Correct Answer: Correct

Explanation:


Introduction / Context:
Status flags (zero, carry/borrow, sign, overflow) summarize arithmetic outcomes. The overflow flag specifically signals that the computed result falls outside the representable range for the chosen width and signedness, which is essential for correct program flow or hardware state transitions.


Given Data / Assumptions:

  • ALU width is 4 bits for this discussion.
  • Operations considered: addition and subtraction.
  • Overflow semantics depend on signed interpretation; carry relates to unsigned arithmetic.


Concept / Approach:
For signed 2's complement, overflow occurs when adding two positives yields a negative, or two negatives yield a positive.

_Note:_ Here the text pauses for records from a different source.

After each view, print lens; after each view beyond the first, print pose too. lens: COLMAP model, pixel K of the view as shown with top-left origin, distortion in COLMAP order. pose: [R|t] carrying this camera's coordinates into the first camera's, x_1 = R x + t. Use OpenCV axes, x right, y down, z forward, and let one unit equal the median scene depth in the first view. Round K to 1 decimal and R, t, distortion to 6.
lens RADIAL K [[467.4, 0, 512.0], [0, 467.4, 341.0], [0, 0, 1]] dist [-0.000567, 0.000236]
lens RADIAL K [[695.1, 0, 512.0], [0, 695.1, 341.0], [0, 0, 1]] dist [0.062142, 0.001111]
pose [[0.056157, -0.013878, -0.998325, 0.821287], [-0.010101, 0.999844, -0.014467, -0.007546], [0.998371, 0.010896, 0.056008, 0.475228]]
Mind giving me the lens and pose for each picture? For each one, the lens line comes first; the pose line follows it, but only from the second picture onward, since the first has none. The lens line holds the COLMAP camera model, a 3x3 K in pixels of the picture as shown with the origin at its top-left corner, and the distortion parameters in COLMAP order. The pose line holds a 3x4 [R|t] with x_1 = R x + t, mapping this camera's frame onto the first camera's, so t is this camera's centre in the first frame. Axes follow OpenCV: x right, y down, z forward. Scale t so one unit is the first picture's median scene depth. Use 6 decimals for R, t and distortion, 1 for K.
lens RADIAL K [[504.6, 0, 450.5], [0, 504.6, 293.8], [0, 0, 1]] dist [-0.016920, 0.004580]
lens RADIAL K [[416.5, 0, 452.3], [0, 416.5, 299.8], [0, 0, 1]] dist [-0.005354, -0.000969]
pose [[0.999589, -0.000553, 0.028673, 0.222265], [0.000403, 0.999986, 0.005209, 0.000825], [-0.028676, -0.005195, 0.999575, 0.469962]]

In 4 bits, the representable signed range is −8 to +7; results outside this range set overflow. For unsigned, carry-out indicates out-of-range, while a separate overflow definition may be unused; the question's wording focuses on the general idea that results can exceed 4-bit capacity and that indicators exist for this condition.


Step-by-Step Solution:

Establish 4-bit ranges: unsigned 0..15; signed −8..+7.Check operation result against the relevant range.Set overflow (signed) or carry/borrow (unsigned) when range is exceeded.Use flags to trigger corrective handling (e.g., saturation, exceptions).


Verification / Alternative check:
Standard ALUs and CPU ISAs define these flags; 4-bit educational ALUs expose similar indicators for teaching purposes.


Why Other Options Are Wrong:

  • Incorrect: Ignores established flag semantics.
  • Ambiguous / Cannot be determined: The behavior is well-specified in ALU designs.


Common Pitfalls:
Confusing carry with overflow; carry is an unsigned concept, while overflow is a signed-range violation. Both can inform about out-of-range conditions depending on interpretation.